I originally posted this at http://blogs.sun.com/brendan/entry/dram_latency.
In my previous post, I showed NFS random read latency at different points in the operating system stack. I made a few references to hits from DRAM, which were visible as a dark solid line at the bottom of the latency heat maps. This is worth exploring in a little more detail, as this is both interesting and another demonstration of Analytics.
Here is delivered NFS latency and disk latency, for disk + DRAM alone:
First clue is that the dark line at the bottom is in the NFS latency map only. This suggests the operation has returned to the client before it has reached the disk layer.
Zooming in the vertical time scale:
We can now see that these operations are mostly in the 0 us to 21 us range – which is very, very fast. DRAM fast. As an aside, there are other NFS operations apart from read can return from DRAM, including open, close, and stat. We know these are all reads from viewing the NFS operation type:
The average is 2633 NFS reads/sec, which includes hits from DRAM and reads from disk.
Now we'll use the "ZFS ARC" accesses statistic to see our DRAM cache hit rate (the ARC is our DRAM based filesystem cache):
The averages for this visible range shows 467 data hits/sec, which is consistent with the number of fast NFS operations/sec that the latency map suggested were DRAM based.

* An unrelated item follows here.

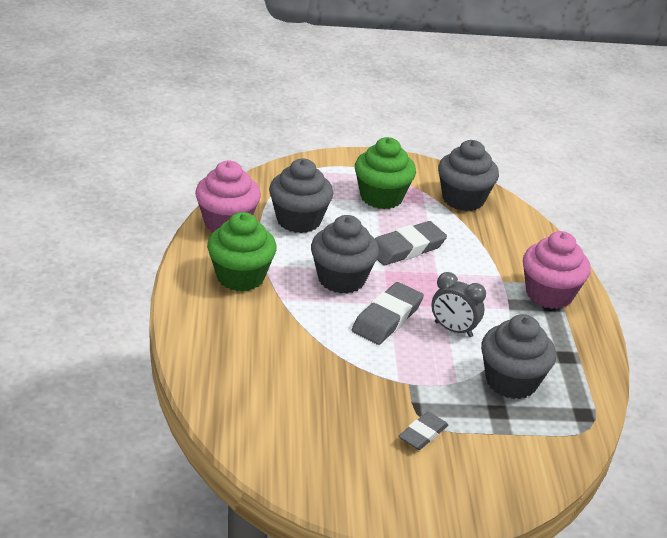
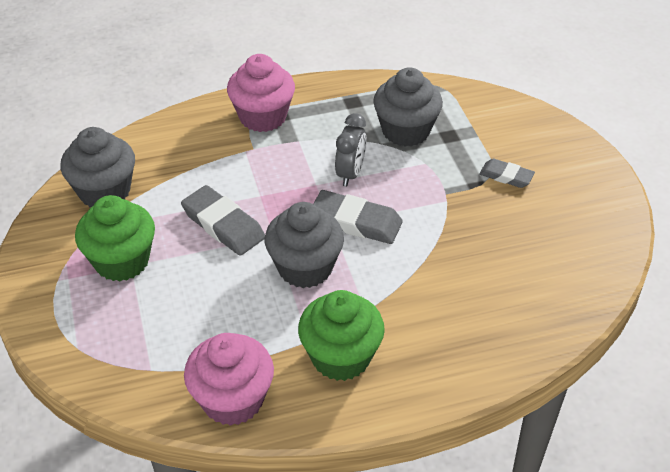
camera: 100 degrees left, 10 degrees up
grey cupcake [269,159,333,233] -> none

This is amazing. We can examine the latency throughout the software stack, and clearly see the difference between DRAM and disk hits. You can probably see why we picked heat maps to show latency instead of line graphs showing average latency. Traditional performance tools provide average latency for these layers, but so much information has been lost when using averages. Since using these heat maps for latency, we've noticed many issues that may otherwise go unnoticed.